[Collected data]
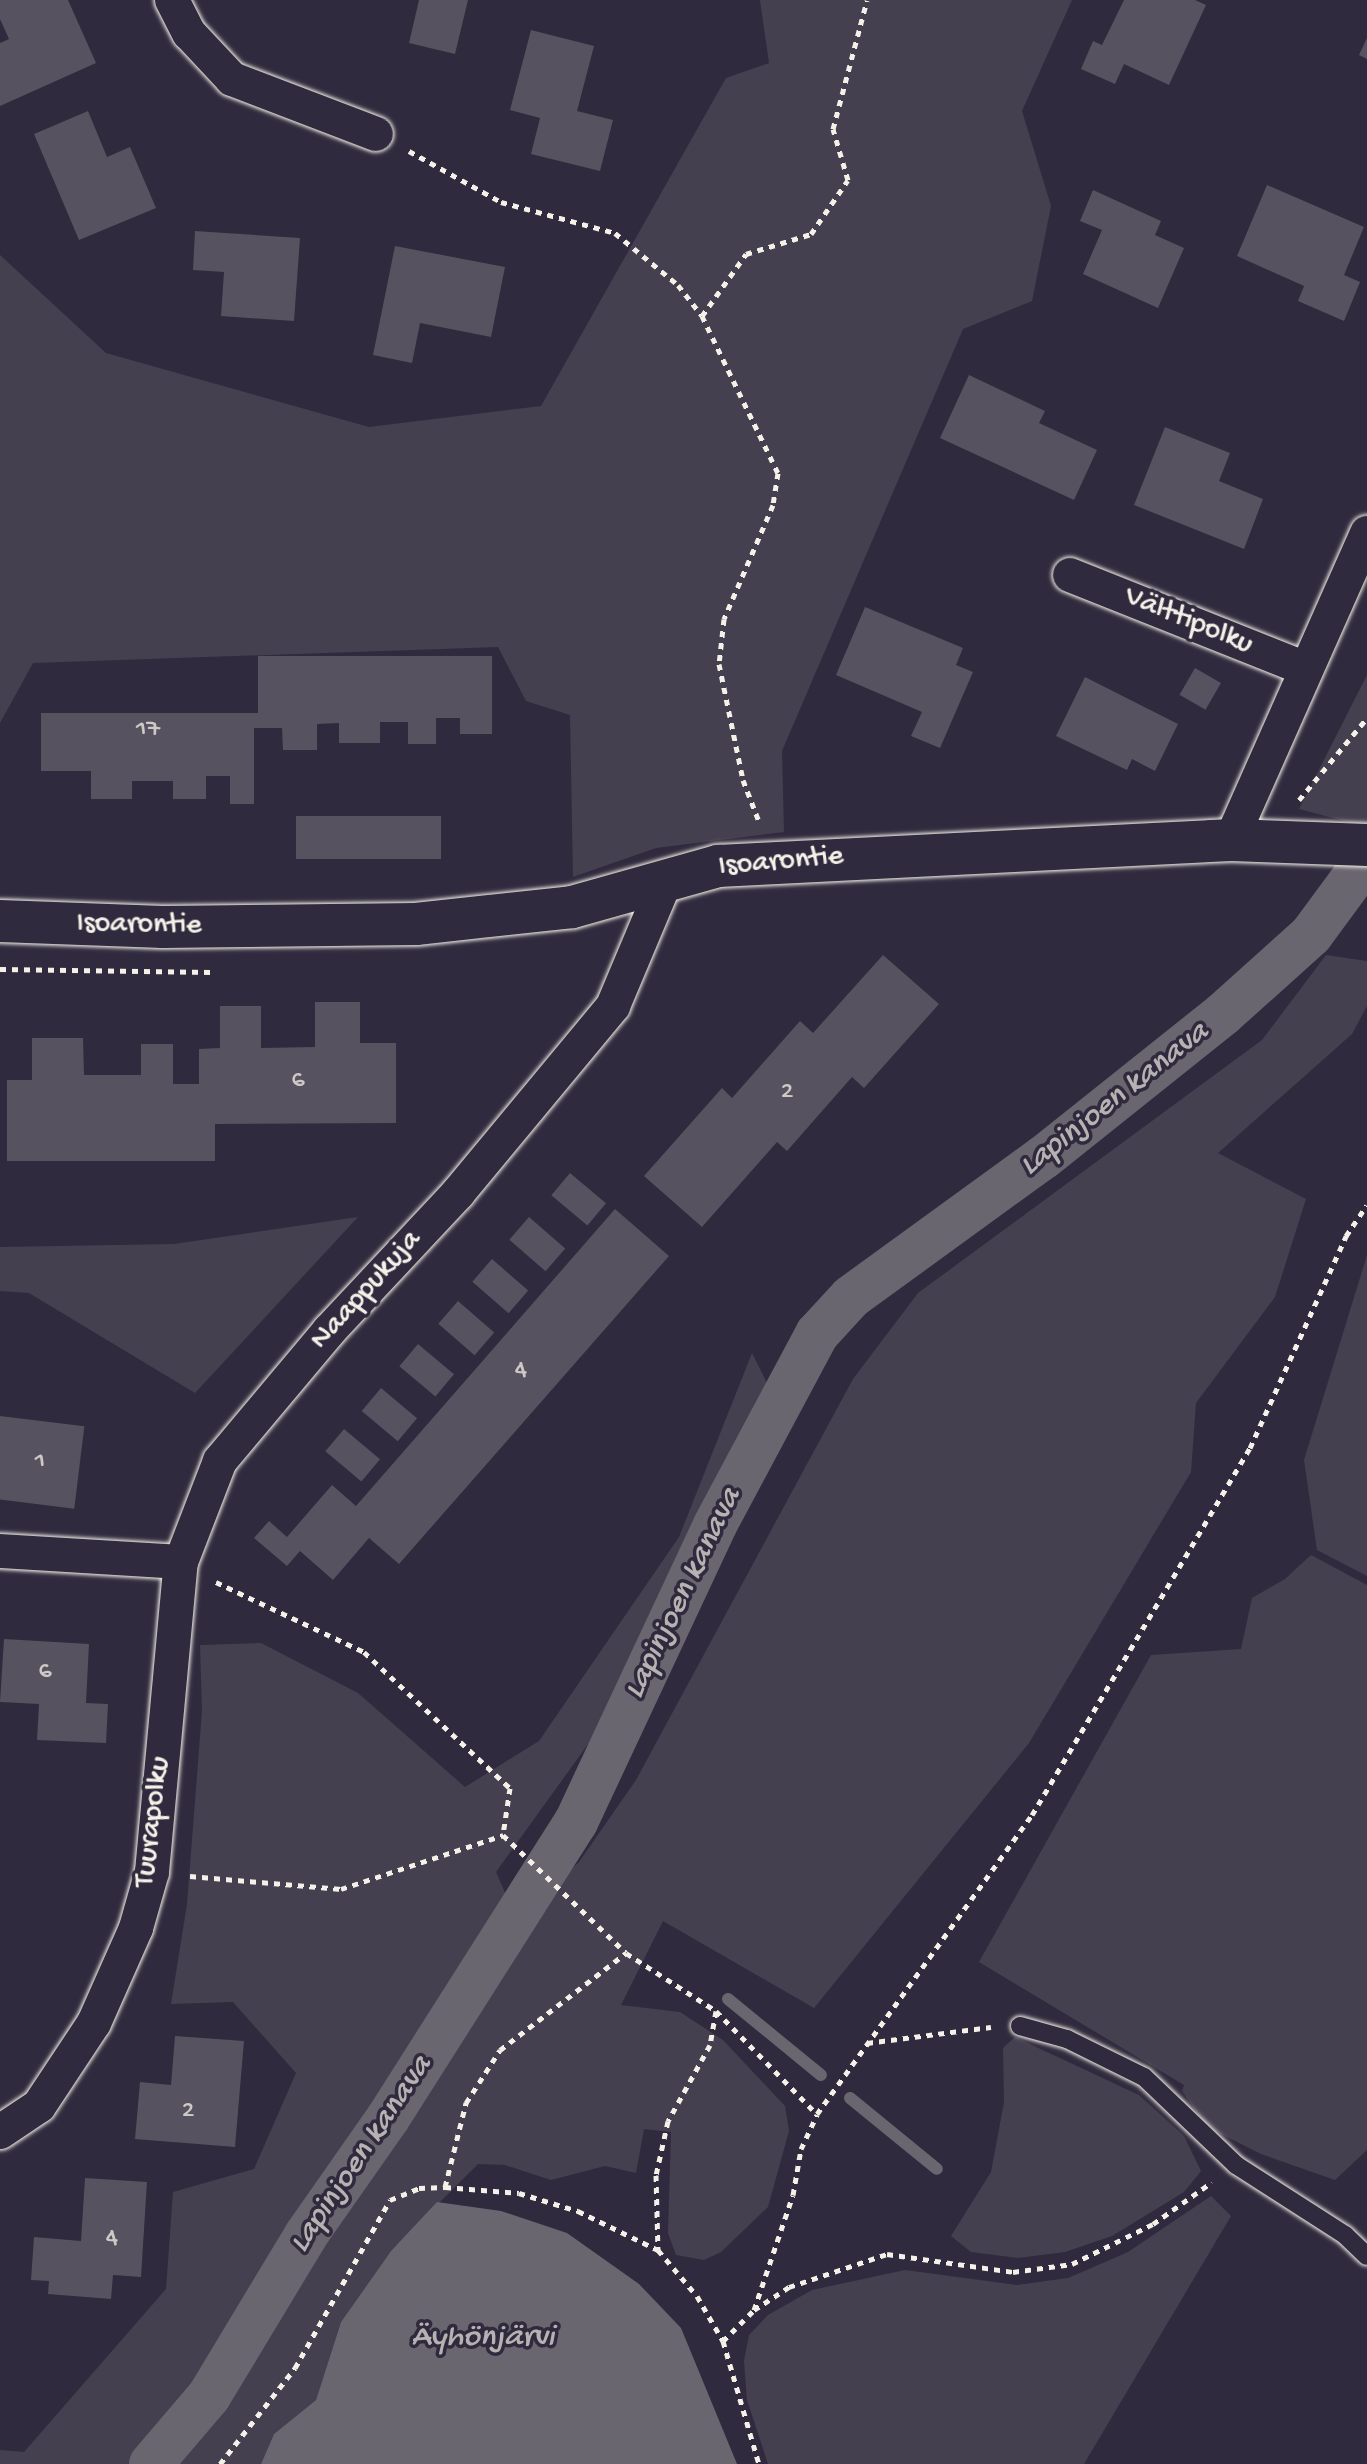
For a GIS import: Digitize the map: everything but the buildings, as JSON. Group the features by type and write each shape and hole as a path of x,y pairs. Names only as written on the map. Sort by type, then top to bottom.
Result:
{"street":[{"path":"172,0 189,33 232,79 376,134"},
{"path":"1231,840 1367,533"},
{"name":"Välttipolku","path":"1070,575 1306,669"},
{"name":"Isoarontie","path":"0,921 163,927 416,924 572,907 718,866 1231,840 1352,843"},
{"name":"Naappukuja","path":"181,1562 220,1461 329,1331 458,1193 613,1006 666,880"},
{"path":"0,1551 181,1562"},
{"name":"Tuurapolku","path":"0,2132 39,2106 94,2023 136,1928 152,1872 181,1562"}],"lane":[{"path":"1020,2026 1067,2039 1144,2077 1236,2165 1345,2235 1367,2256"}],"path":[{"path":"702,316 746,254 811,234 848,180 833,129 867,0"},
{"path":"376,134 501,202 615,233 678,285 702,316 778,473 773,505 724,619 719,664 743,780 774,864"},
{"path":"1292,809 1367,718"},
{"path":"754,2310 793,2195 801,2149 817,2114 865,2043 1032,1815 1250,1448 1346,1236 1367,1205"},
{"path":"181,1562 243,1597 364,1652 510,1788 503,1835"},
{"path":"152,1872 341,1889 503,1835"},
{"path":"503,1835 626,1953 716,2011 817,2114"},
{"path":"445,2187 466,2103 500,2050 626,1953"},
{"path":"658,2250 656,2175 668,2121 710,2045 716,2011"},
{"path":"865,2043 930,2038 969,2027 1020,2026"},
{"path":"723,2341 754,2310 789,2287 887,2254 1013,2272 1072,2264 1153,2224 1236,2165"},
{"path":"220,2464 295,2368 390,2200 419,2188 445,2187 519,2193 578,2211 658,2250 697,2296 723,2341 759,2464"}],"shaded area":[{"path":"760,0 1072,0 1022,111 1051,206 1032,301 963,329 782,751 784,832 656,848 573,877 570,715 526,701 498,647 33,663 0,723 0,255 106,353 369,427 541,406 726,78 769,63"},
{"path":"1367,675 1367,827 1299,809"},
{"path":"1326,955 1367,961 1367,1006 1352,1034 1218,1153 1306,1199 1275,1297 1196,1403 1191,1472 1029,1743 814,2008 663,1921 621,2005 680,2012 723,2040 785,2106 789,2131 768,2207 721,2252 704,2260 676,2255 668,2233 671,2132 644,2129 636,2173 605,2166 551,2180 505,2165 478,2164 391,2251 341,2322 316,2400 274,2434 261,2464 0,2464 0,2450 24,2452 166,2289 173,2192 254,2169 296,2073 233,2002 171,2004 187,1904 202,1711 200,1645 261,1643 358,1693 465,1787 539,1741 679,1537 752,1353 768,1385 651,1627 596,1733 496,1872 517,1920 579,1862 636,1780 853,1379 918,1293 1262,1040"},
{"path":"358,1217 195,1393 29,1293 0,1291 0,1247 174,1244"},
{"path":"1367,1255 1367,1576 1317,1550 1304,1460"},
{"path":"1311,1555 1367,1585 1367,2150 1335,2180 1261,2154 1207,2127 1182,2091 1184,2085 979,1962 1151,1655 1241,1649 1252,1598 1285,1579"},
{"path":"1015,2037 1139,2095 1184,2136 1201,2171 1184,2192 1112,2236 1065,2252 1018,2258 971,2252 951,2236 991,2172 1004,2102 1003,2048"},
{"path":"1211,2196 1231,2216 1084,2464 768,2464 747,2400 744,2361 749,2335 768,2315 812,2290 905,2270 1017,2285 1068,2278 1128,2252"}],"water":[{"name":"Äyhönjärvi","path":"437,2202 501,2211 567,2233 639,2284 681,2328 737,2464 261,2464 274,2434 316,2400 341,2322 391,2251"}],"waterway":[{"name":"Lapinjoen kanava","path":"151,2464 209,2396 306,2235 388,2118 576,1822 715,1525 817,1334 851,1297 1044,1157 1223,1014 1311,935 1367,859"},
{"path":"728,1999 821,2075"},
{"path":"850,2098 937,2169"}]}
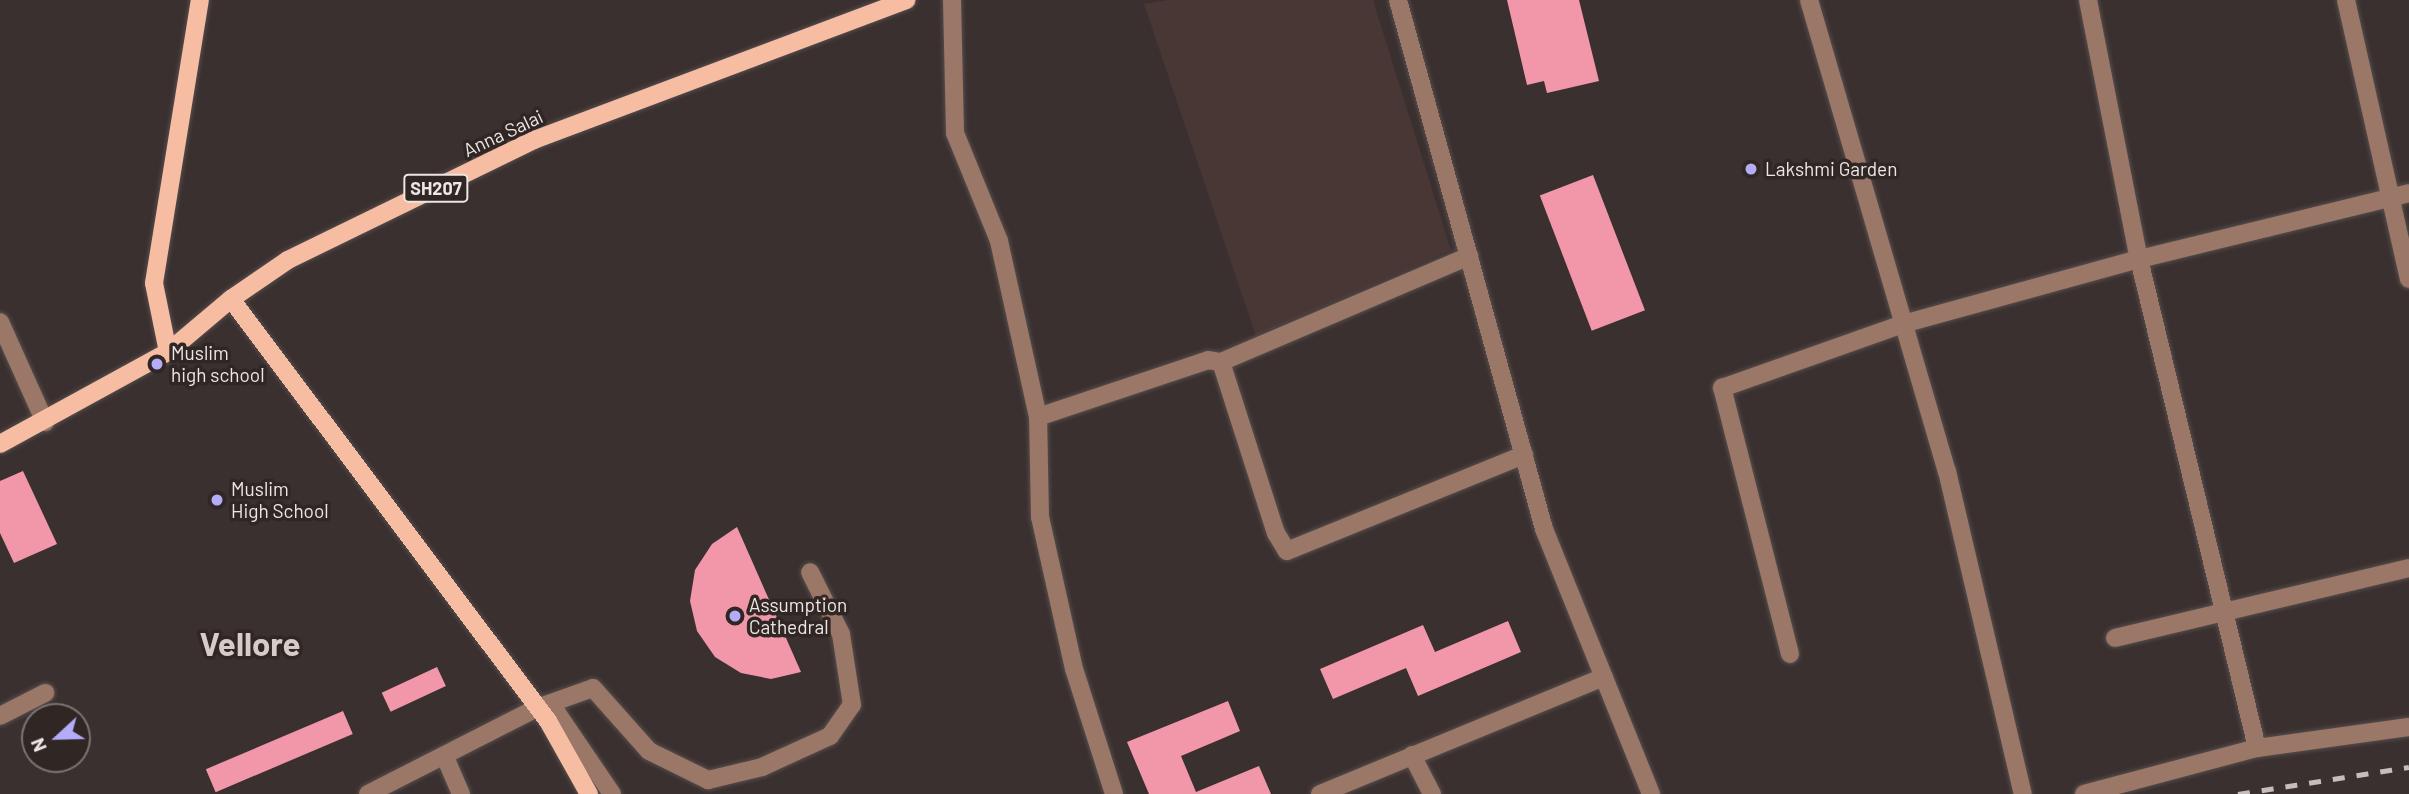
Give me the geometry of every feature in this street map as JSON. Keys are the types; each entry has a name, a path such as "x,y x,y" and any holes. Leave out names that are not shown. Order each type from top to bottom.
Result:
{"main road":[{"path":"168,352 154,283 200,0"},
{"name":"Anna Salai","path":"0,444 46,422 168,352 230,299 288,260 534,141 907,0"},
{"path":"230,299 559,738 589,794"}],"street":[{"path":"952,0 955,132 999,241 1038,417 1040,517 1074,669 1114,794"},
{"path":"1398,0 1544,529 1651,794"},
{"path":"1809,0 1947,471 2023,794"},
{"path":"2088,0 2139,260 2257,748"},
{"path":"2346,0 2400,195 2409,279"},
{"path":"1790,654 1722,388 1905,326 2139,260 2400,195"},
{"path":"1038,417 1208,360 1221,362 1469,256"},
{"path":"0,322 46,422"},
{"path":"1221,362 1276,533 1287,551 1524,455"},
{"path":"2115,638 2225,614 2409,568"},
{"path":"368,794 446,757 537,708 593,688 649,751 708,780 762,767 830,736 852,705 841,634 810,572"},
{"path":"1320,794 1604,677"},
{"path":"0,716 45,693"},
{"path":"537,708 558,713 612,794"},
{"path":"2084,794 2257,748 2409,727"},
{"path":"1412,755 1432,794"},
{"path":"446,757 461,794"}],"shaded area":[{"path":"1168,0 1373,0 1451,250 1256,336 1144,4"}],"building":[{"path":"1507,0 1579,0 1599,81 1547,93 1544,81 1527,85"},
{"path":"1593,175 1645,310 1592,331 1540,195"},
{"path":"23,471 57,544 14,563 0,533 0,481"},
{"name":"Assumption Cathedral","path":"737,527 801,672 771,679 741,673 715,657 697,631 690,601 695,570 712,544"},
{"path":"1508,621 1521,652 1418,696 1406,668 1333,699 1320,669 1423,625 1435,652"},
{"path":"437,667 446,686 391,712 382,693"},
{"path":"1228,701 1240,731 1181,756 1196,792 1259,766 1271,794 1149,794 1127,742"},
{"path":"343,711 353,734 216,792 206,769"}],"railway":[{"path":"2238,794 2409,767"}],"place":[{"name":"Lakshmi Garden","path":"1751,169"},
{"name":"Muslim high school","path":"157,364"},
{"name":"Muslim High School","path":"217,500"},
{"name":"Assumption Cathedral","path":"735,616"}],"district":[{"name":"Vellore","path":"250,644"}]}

### Exercise prompt
Give back all the records as they stand, but with no pictures in the copy.

### Your solution
For a GIS import: Digitize the map: everything but the buildings, as JSON. Group the features by type and write each shape and hole as a path of x,y pairs. Names only as written on the map. Sort by type, then top to bottom.
Result:
{"street":[{"path":"172,0 189,33 232,79 376,134"},
{"path":"1231,840 1367,533"},
{"name":"Välttipolku","path":"1070,575 1306,669"},
{"name":"Isoarontie","path":"0,921 163,927 416,924 572,907 718,866 1231,840 1352,843"},
{"name":"Naappukuja","path":"181,1562 220,1461 329,1331 458,1193 613,1006 666,880"},
{"path":"0,1551 181,1562"},
{"name":"Tuurapolku","path":"0,2132 39,2106 94,2023 136,1928 152,1872 181,1562"}],"lane":[{"path":"1020,2026 1067,2039 1144,2077 1236,2165 1345,2235 1367,2256"}],"path":[{"path":"702,316 746,254 811,234 848,180 833,129 867,0"},
{"path":"376,134 501,202 615,233 678,285 702,316 778,473 773,505 724,619 719,664 743,780 774,864"},
{"path":"1292,809 1367,718"},
{"path":"754,2310 793,2195 801,2149 817,2114 865,2043 1032,1815 1250,1448 1346,1236 1367,1205"},
{"path":"181,1562 243,1597 364,1652 510,1788 503,1835"},
{"path":"152,1872 341,1889 503,1835"},
{"path":"503,1835 626,1953 716,2011 817,2114"},
{"path":"445,2187 466,2103 500,2050 626,1953"},
{"path":"658,2250 656,2175 668,2121 710,2045 716,2011"},
{"path":"865,2043 930,2038 969,2027 1020,2026"},
{"path":"723,2341 754,2310 789,2287 887,2254 1013,2272 1072,2264 1153,2224 1236,2165"},
{"path":"220,2464 295,2368 390,2200 419,2188 445,2187 519,2193 578,2211 658,2250 697,2296 723,2341 759,2464"}],"shaded area":[{"path":"760,0 1072,0 1022,111 1051,206 1032,301 963,329 782,751 784,832 656,848 573,877 570,715 526,701 498,647 33,663 0,723 0,255 106,353 369,427 541,406 726,78 769,63"},
{"path":"1367,675 1367,827 1299,809"},
{"path":"1326,955 1367,961 1367,1006 1352,1034 1218,1153 1306,1199 1275,1297 1196,1403 1191,1472 1029,1743 814,2008 663,1921 621,2005 680,2012 723,2040 785,2106 789,2131 768,2207 721,2252 704,2260 676,2255 668,2233 671,2132 644,2129 636,2173 605,2166 551,2180 505,2165 478,2164 391,2251 341,2322 316,2400 274,2434 261,2464 0,2464 0,2450 24,2452 166,2289 173,2192 254,2169 296,2073 233,2002 171,2004 187,1904 202,1711 200,1645 261,1643 358,1693 465,1787 539,1741 679,1537 752,1353 768,1385 651,1627 596,1733 496,1872 517,1920 579,1862 636,1780 853,1379 918,1293 1262,1040"},
{"path":"358,1217 195,1393 29,1293 0,1291 0,1247 174,1244"},
{"path":"1367,1255 1367,1576 1317,1550 1304,1460"},
{"path":"1311,1555 1367,1585 1367,2150 1335,2180 1261,2154 1207,2127 1182,2091 1184,2085 979,1962 1151,1655 1241,1649 1252,1598 1285,1579"},
{"path":"1015,2037 1139,2095 1184,2136 1201,2171 1184,2192 1112,2236 1065,2252 1018,2258 971,2252 951,2236 991,2172 1004,2102 1003,2048"},
{"path":"1211,2196 1231,2216 1084,2464 768,2464 747,2400 744,2361 749,2335 768,2315 812,2290 905,2270 1017,2285 1068,2278 1128,2252"}],"water":[{"name":"Äyhönjärvi","path":"437,2202 501,2211 567,2233 639,2284 681,2328 737,2464 261,2464 274,2434 316,2400 341,2322 391,2251"}],"waterway":[{"name":"Lapinjoen kanava","path":"151,2464 209,2396 306,2235 388,2118 576,1822 715,1525 817,1334 851,1297 1044,1157 1223,1014 1311,935 1367,859"},
{"path":"728,1999 821,2075"},
{"path":"850,2098 937,2169"}]}
Give me the geometry of every feature in this street map as JSON. Keys are the types; each entry has a name, a path such as "x,y x,y" and any holes. Leave out names that are not shown. Order each type from top to bottom.
Result:
{"main road":[{"path":"168,352 154,283 200,0"},
{"name":"Anna Salai","path":"0,444 46,422 168,352 230,299 288,260 534,141 907,0"},
{"path":"230,299 559,738 589,794"}],"street":[{"path":"952,0 955,132 999,241 1038,417 1040,517 1074,669 1114,794"},
{"path":"1398,0 1544,529 1651,794"},
{"path":"1809,0 1947,471 2023,794"},
{"path":"2088,0 2139,260 2257,748"},
{"path":"2346,0 2400,195 2409,279"},
{"path":"1790,654 1722,388 1905,326 2139,260 2400,195"},
{"path":"1038,417 1208,360 1221,362 1469,256"},
{"path":"0,322 46,422"},
{"path":"1221,362 1276,533 1287,551 1524,455"},
{"path":"2115,638 2225,614 2409,568"},
{"path":"368,794 446,757 537,708 593,688 649,751 708,780 762,767 830,736 852,705 841,634 810,572"},
{"path":"1320,794 1604,677"},
{"path":"0,716 45,693"},
{"path":"537,708 558,713 612,794"},
{"path":"2084,794 2257,748 2409,727"},
{"path":"1412,755 1432,794"},
{"path":"446,757 461,794"}],"shaded area":[{"path":"1168,0 1373,0 1451,250 1256,336 1144,4"}],"building":[{"path":"1507,0 1579,0 1599,81 1547,93 1544,81 1527,85"},
{"path":"1593,175 1645,310 1592,331 1540,195"},
{"path":"23,471 57,544 14,563 0,533 0,481"},
{"name":"Assumption Cathedral","path":"737,527 801,672 771,679 741,673 715,657 697,631 690,601 695,570 712,544"},
{"path":"1508,621 1521,652 1418,696 1406,668 1333,699 1320,669 1423,625 1435,652"},
{"path":"437,667 446,686 391,712 382,693"},
{"path":"1228,701 1240,731 1181,756 1196,792 1259,766 1271,794 1149,794 1127,742"},
{"path":"343,711 353,734 216,792 206,769"}],"railway":[{"path":"2238,794 2409,767"}],"place":[{"name":"Lakshmi Garden","path":"1751,169"},
{"name":"Muslim high school","path":"157,364"},
{"name":"Muslim High School","path":"217,500"},
{"name":"Assumption Cathedral","path":"735,616"}],"district":[{"name":"Vellore","path":"250,644"}]}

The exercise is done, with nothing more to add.